[Start of section]
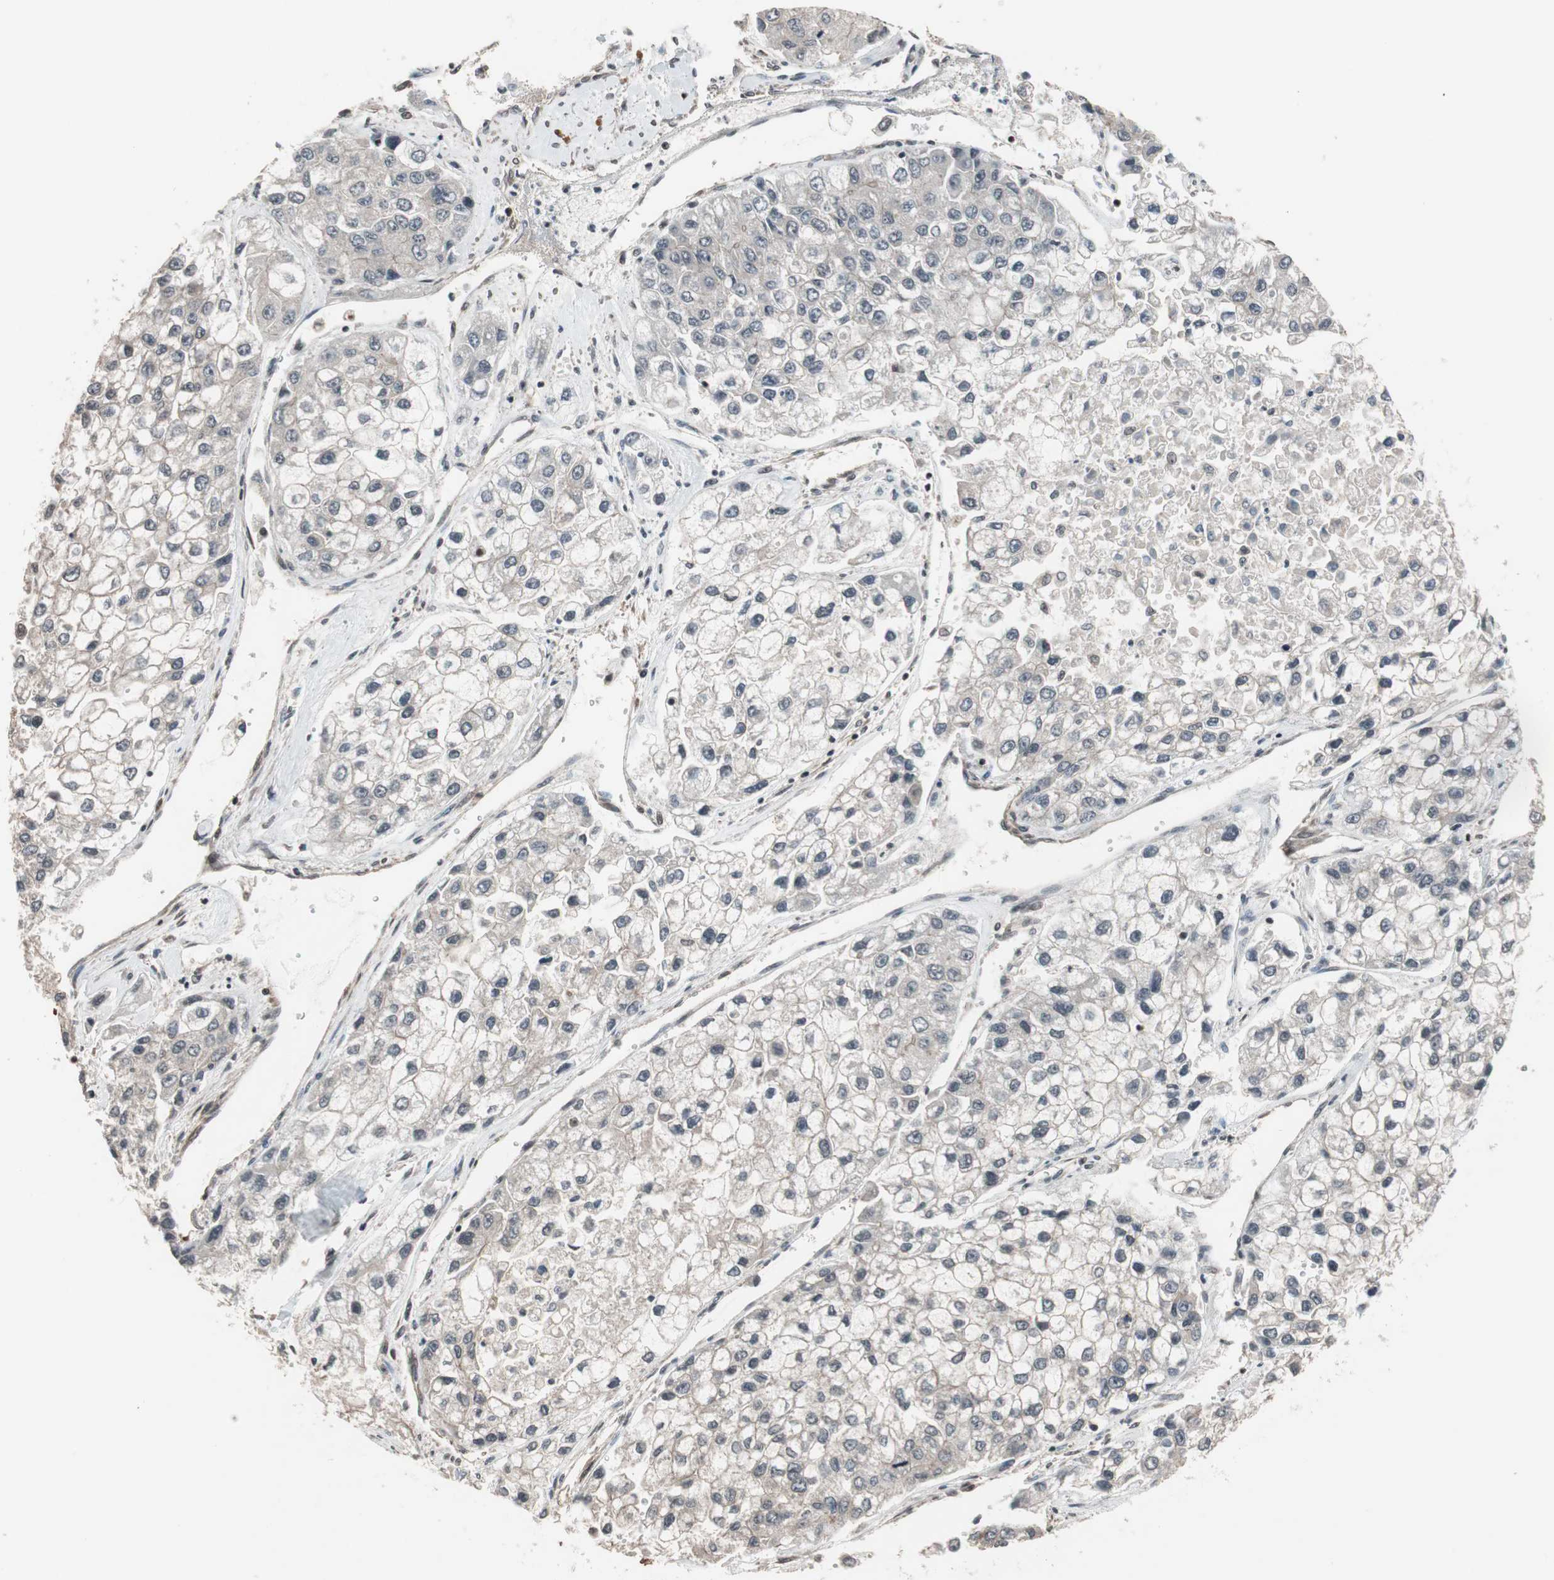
{"staining": {"intensity": "weak", "quantity": "<25%", "location": "cytoplasmic/membranous"}, "tissue": "liver cancer", "cell_type": "Tumor cells", "image_type": "cancer", "snomed": [{"axis": "morphology", "description": "Carcinoma, Hepatocellular, NOS"}, {"axis": "topography", "description": "Liver"}], "caption": "DAB immunohistochemical staining of liver hepatocellular carcinoma demonstrates no significant staining in tumor cells.", "gene": "DRAP1", "patient": {"sex": "female", "age": 66}}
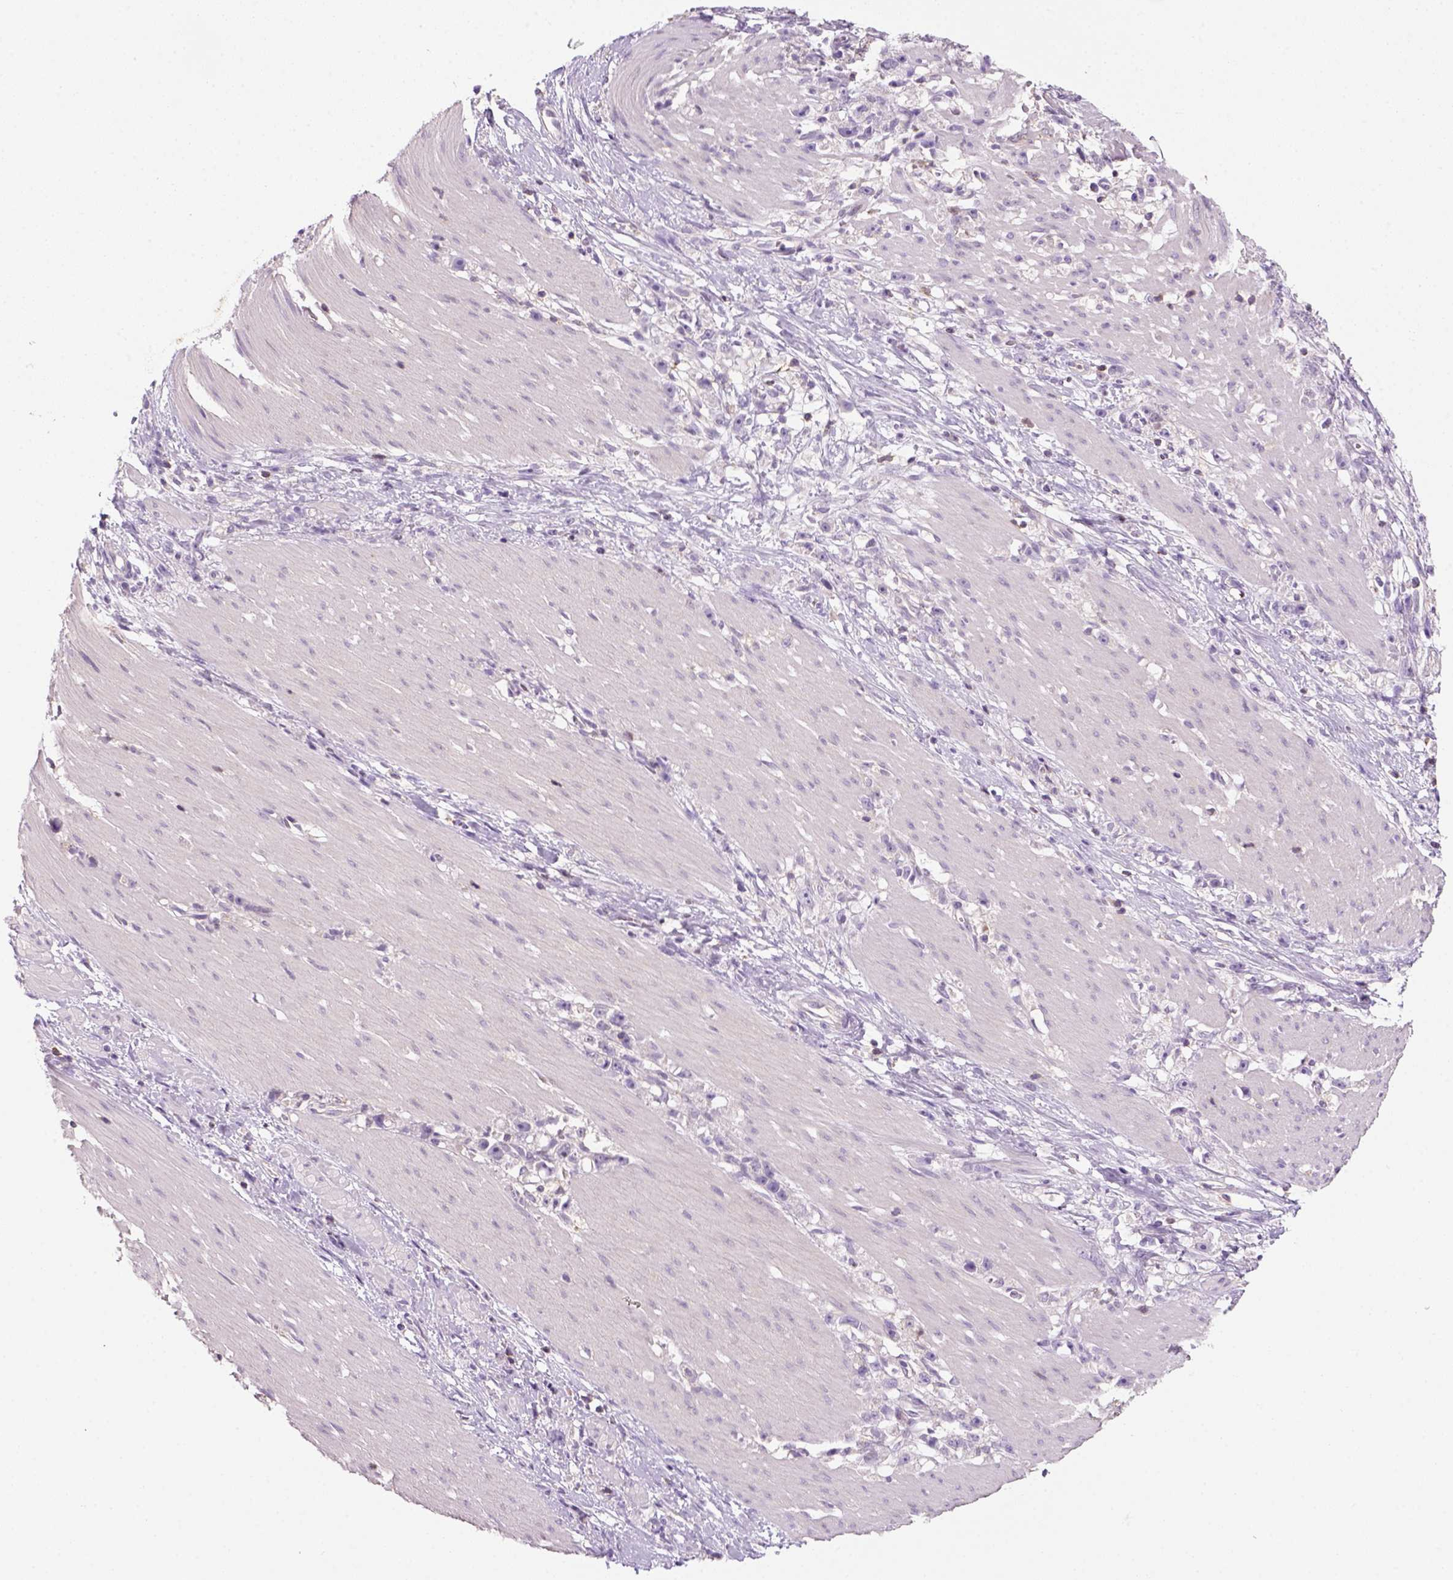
{"staining": {"intensity": "negative", "quantity": "none", "location": "none"}, "tissue": "stomach cancer", "cell_type": "Tumor cells", "image_type": "cancer", "snomed": [{"axis": "morphology", "description": "Adenocarcinoma, NOS"}, {"axis": "topography", "description": "Stomach"}], "caption": "The histopathology image displays no staining of tumor cells in stomach cancer (adenocarcinoma).", "gene": "GOT1", "patient": {"sex": "female", "age": 59}}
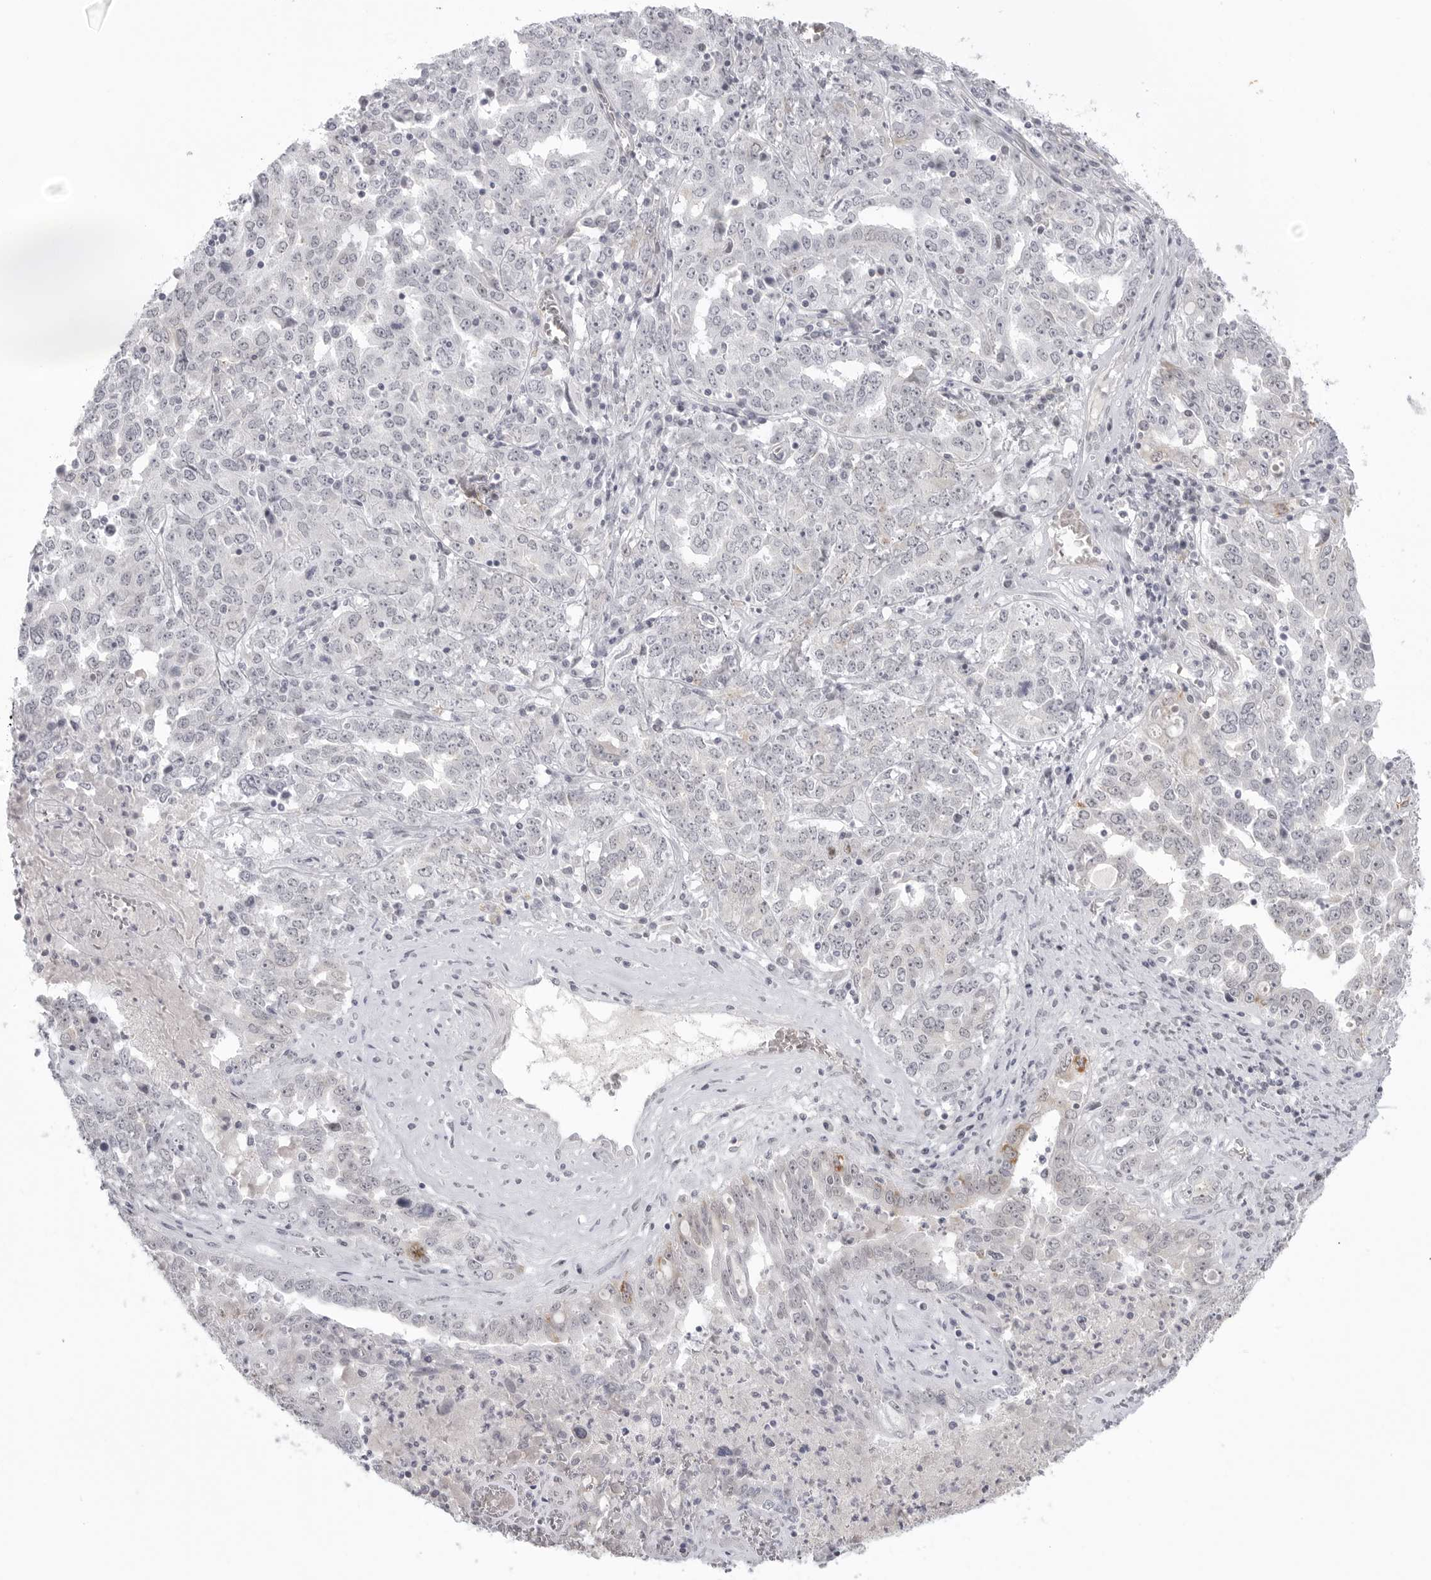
{"staining": {"intensity": "negative", "quantity": "none", "location": "none"}, "tissue": "ovarian cancer", "cell_type": "Tumor cells", "image_type": "cancer", "snomed": [{"axis": "morphology", "description": "Carcinoma, endometroid"}, {"axis": "topography", "description": "Ovary"}], "caption": "The micrograph displays no staining of tumor cells in ovarian cancer (endometroid carcinoma).", "gene": "TCTN3", "patient": {"sex": "female", "age": 62}}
[End of section]
Starting at the line with "histopathology image displays", transcribe the listing above exactly through its last line. No picture belongs in the transcription.

{"staining": {"intensity": "negative", "quantity": "none", "location": "none"}, "tissue": "stomach cancer", "cell_type": "Tumor cells", "image_type": "cancer", "snomed": [{"axis": "morphology", "description": "Adenocarcinoma, NOS"}, {"axis": "topography", "description": "Stomach"}], "caption": "The histopathology image displays no staining of tumor cells in stomach cancer (adenocarcinoma).", "gene": "GOT1", "patient": {"sex": "female", "age": 59}}
{"staining": {"intensity": "negative", "quantity": "none", "location": "none"}, "tissue": "ovarian cancer", "cell_type": "Tumor cells", "image_type": "cancer", "snomed": [{"axis": "morphology", "description": "Carcinoma, endometroid"}, {"axis": "topography", "description": "Ovary"}], "caption": "The micrograph displays no staining of tumor cells in ovarian cancer (endometroid carcinoma).", "gene": "TCTN3", "patient": {"sex": "female", "age": 62}}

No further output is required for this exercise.